The following year, we tested kids’ quotes on labels in Modern Times: American Art 1910–1950. In reflecting on the exhibition’s title, fifth grader Jakob hit on a main theme of the show: “Heck, everyone who ever lived has felt modern. In the world of tomorrow, they will think of us as yesterday.” Rayden was all of us when he commented, “I don’t know what it is but I’m bad at solving Cubism.” Giana asked if Milton Avery left his daughter’s face blank in this portrait because he just couldn’t draw faces. Pelham decided, “I think he did that to show that she does not need a pretty face to be amazing.” And of this work by Jacob Lawrence, Emi remarked,“I don’t understand what it’s supposed to represent but I feel like it’s something powerful.”
Our suspicions that kids can help us all learn to look were affirmed in visitor surveys about the labels. “If you don’t know what’s going on in a piece, hearing the kids’ confessions makes you less embarrassed,” said one adult. “We found ourselves looking at a painting in a completely different way and actually stopping to discuss it,” commented another.

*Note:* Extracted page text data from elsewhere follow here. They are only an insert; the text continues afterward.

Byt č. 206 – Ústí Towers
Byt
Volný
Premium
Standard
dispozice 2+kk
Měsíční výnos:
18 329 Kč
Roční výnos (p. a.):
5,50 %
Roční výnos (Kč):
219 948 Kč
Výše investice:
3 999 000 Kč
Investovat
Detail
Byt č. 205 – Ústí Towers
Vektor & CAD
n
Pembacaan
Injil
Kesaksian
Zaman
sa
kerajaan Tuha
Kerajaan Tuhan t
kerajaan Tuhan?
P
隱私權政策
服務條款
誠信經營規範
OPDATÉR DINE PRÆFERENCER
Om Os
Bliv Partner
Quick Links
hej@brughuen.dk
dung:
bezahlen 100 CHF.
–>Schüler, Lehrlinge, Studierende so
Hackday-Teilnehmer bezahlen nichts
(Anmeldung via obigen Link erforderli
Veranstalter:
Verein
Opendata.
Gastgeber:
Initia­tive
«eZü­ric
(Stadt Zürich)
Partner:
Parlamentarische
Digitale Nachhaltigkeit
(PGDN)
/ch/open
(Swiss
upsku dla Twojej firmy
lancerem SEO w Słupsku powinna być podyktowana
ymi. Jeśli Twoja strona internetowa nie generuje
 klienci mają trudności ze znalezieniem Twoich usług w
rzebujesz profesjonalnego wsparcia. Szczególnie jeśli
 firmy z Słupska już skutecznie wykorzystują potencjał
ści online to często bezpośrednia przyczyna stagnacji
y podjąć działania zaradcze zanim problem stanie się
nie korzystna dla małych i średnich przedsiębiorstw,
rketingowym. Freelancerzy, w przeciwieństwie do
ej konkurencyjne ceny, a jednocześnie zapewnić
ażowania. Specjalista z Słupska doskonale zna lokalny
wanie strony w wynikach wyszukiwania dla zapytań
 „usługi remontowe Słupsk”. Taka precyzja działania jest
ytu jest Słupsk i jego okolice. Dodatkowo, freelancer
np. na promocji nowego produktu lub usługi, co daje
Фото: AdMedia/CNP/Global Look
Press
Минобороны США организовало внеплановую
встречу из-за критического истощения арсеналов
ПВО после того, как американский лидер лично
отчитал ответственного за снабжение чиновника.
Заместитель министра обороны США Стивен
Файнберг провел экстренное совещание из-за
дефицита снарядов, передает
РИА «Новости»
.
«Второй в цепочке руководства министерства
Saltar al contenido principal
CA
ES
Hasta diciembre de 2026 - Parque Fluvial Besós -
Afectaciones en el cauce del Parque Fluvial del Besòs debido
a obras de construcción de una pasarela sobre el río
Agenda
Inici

Looking at art with children can also offer a glimpse into the realities of their lives. While in the thick of the pandemic, we asked kids to describe an imaginary experience of jumping into Henri de Toulouse-Lautrec’s At the Moulin Rouge: The Dance. Katja offered a disclaimer to her response: “This is what I would say before the coronavirus happened. I would not go to this party otherwise.” A conversation about Édouard Vuillard’s depiction of a grandmother and baby yielded reflections on being separated from loved ones. One child shared that the work reminded him of his grandmother who began coming over for dinner since his grandfather’s death.

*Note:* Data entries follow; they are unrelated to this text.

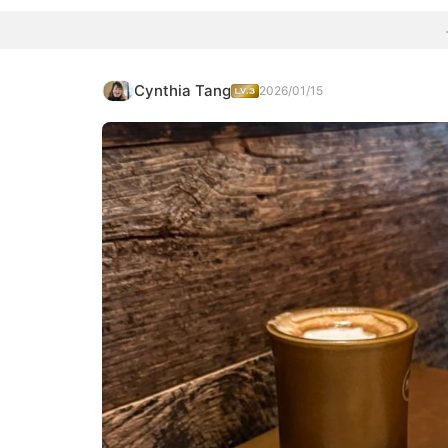
Cynthia Tang
2026/01/15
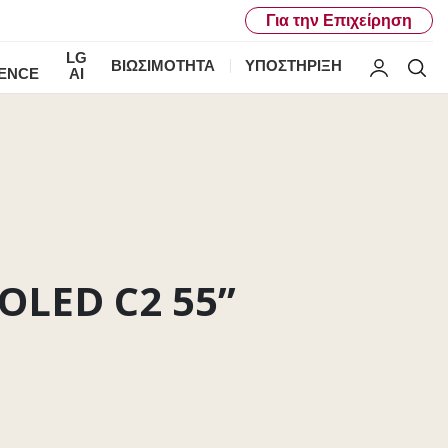
Για την Επιχείρηση
G
LG
ΒΙΩΣΙΜΌΤΗΤΑ
ΥΠΟΣΤΗΡΙΞΗ
My LG
Αν
IENCE
AI
OLED C2 55’’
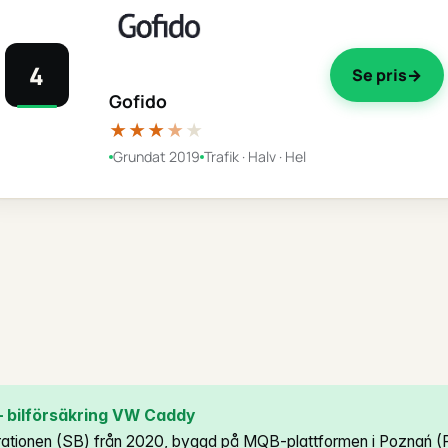
4
Se pris
Gofido
★★★
★
★
Grundat 2019
Trafik · Halv · Hel
 bilförsäkring VW Caddy
ationen (SB) från 2020, byggd på MQB-plattformen i Poznań (P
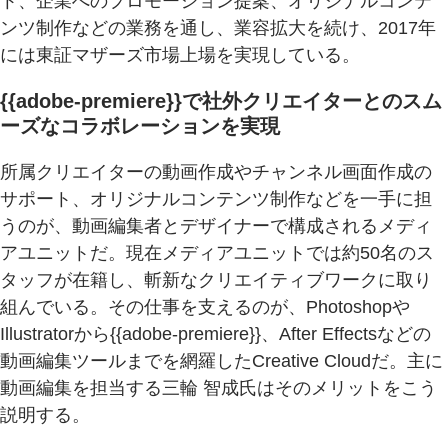
ト、企業へのプロモーション提案、オリジナルコンテ
ンツ制作などの業務を通し、業容拡大を続け、2017年
には東証マザーズ市場上場を実現している。
{{adobe-premiere}}で社外クリエイターとのスム
ーズなコラボレーションを実現
所属クリエイターの動画作成やチャンネル画面作成の
サポート、オリジナルコンテンツ制作などを一手に担
うのが、動画編集者とデザイナーで構成されるメディ
アユニットだ。現在メディアユニットでは約50名のス
タッフが在籍し、斬新なクリエイティブワークに取り
組んでいる。その仕事を支えるのが、Photoshopや
Illustratorから{{adobe-premiere}}、After Effectsなどの
動画編集ツールまでを網羅したCreative Cloudだ。主に
動画編集を担当する三輪 智成氏はそのメリットをこう
説明する。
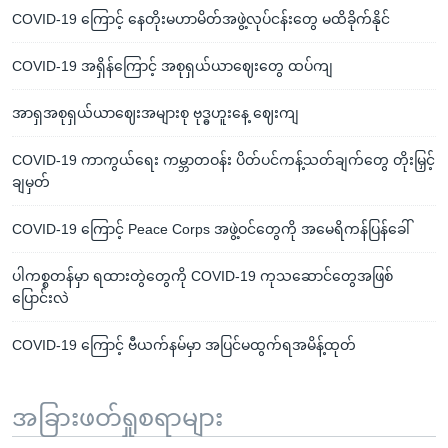
COVID-19 ကြောင့် နေတိုးမဟာမိတ်အဖွဲ့လုပ်ငန်းတွေ မထိခိုက်နိုင်
COVID-19 အရှိန်ကြောင့် အစုရှယ်ယာဈေးတွေ ထပ်ကျ
အာရှအစုရှယ်ယာဈေးအများစု ဗုဒ္ဓဟူးနေ့ ဈေးကျ
COVID-19 ကာကွယ်ရေး ကမ္ဘာတဝန်း ပိတ်ပင်ကန့်သတ်ချက်တွေ တိုးမြှင့်
ချမှတ်
COVID-19 ကြောင့် Peace Corps အဖွဲ့ဝင်တွေကို အမေရိကန်ပြန်ခေါ်
ပါကစ္စတန်မှာ ရထားတွဲတွေကို COVID-19 ကုသဆောင်တွေအဖြစ်
ပြောင်းလဲ
COVID-19 ကြောင့် ဗီယက်နမ်မှာ အပြင်မထွက်ရအမိန့်ထုတ်
အခြားဖတ်ရှုစရာများ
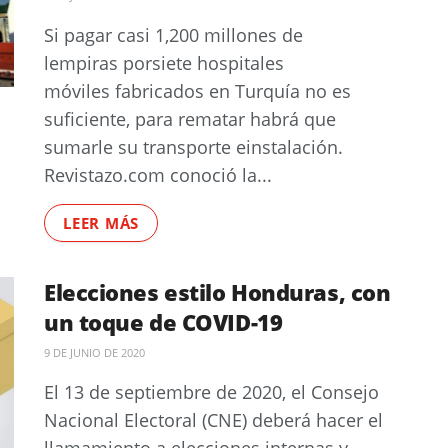
Si pagar casi 1,200 millones de
lempiras porsiete hospitales
móviles fabricados en Turquía no es
suficiente, para rematar habrá que
sumarle su transporte einstalación.
Revistazo.com conoció la...
LEER MÁS
Elecciones estilo Honduras, con
un toque de COVID-19
9 DE JUNIO DE 2020
El 13 de septiembre de 2020, el Consejo
Nacional Electoral (CNE) deberá hacer el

For me, the best part about looking at art with kids is learning something new about how they see the world. “What do you see that makes you say that?” is a common refrain among museum educators, seeking to understand “the why” behind the observation. It makes space for the life experience, no matter how many years that might be, that a viewer brings to a work of art. I hope to see a range of community voices interpreting art in the future and welcome any child to contribute their perspective. No response is too silly, minor, or outlandish. Remember, my bar is set at “do people pee in that?”
Liz Yohlin Baill is a mom of two and author of the picture books Armor & Animals and What Can Colors Do?, which draw on the museum’s collection and encourage young readers and their grown-ups to talk about what they see. She has developed award-winning, kid-friendly content at the Philadelphia Museum of Art, the Metropolitan Museum of Art, the Art Institute of Chicago, the Museum of Contemporary Art Chicago, and the Chicago History Museum.